What I'm actually interested in is where the intronic or non-genic reads are mapping to. The reason being, although my alignment stats were good (~90% reads mapped with STAR), performing read counts on the .bam file with HT-seq count yielded a high number of reads mapping to _no_feature. This is in spite of correctly nam-sorting the .bam and also making sure the stranded information is correct.
This is about 70% of the aligned reads, and where might they be going? This is a total RNAseq data set, so one might expect some no feature reads if the annotation is only strong for gene-coding regions. But still, I am just interested in understanding my data set, and I do not know if this is a red flag or not. If you know of any other alternative analysis to determine where the _no_feature pairs are mapping to, it would be very helpful. Thank you again!
If this is total RNAseq then likely you have a lot of rRNA in your data. Only way to conclusively prove this would be to align the data to rDNA repeat for Rhesus which I assume must be available in GenBank.
Thank you. Pardon my naivety but if I can get the rDNA repeat sequence from Rhesus, how might I align an entire .fastq sample to it.
Same as you would to anything else, index the fasta file and align against it.
Why not look at the reads in IGV (maybe make a bigWig file so you don't have to zoom in). As genomax mentioned, it's likely that you have a LOT of rRNA or something like that.

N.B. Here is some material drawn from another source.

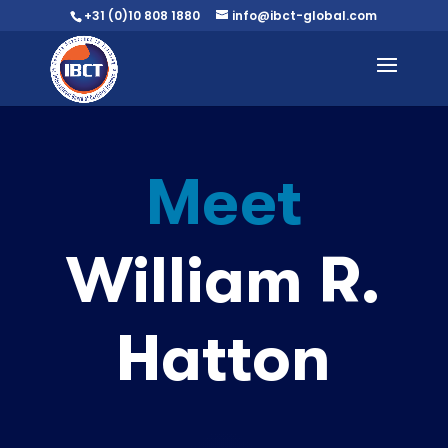
+31 (0)10 808 1880
info@ibct-global.com
Meet
William R.
Hatton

Thanks for the reply. I have suspected 18S contamination. Unfortunately the gtf I am using is not annotated for 18S, although retrieving the Rhesus 18S sequence, BLATing it to find genomic coordindates, and then going to the location in IGV doesn't seem to yield any reads mapping to putative 18S sites. I think the question is still unresolved.
I thought 18S genes were present at multiple sites of the genome. I don't know if you are familiar with htseq-count, but wouldn't htseq count any 18S reads as "ambiguous" rather than "no_feature", given that they would map to more than one location?
Just find the regions of high non-genic alignment in IGV and then look at those regions in UCSC or somewhere else that has a repeatmasker track (or load that in IGV).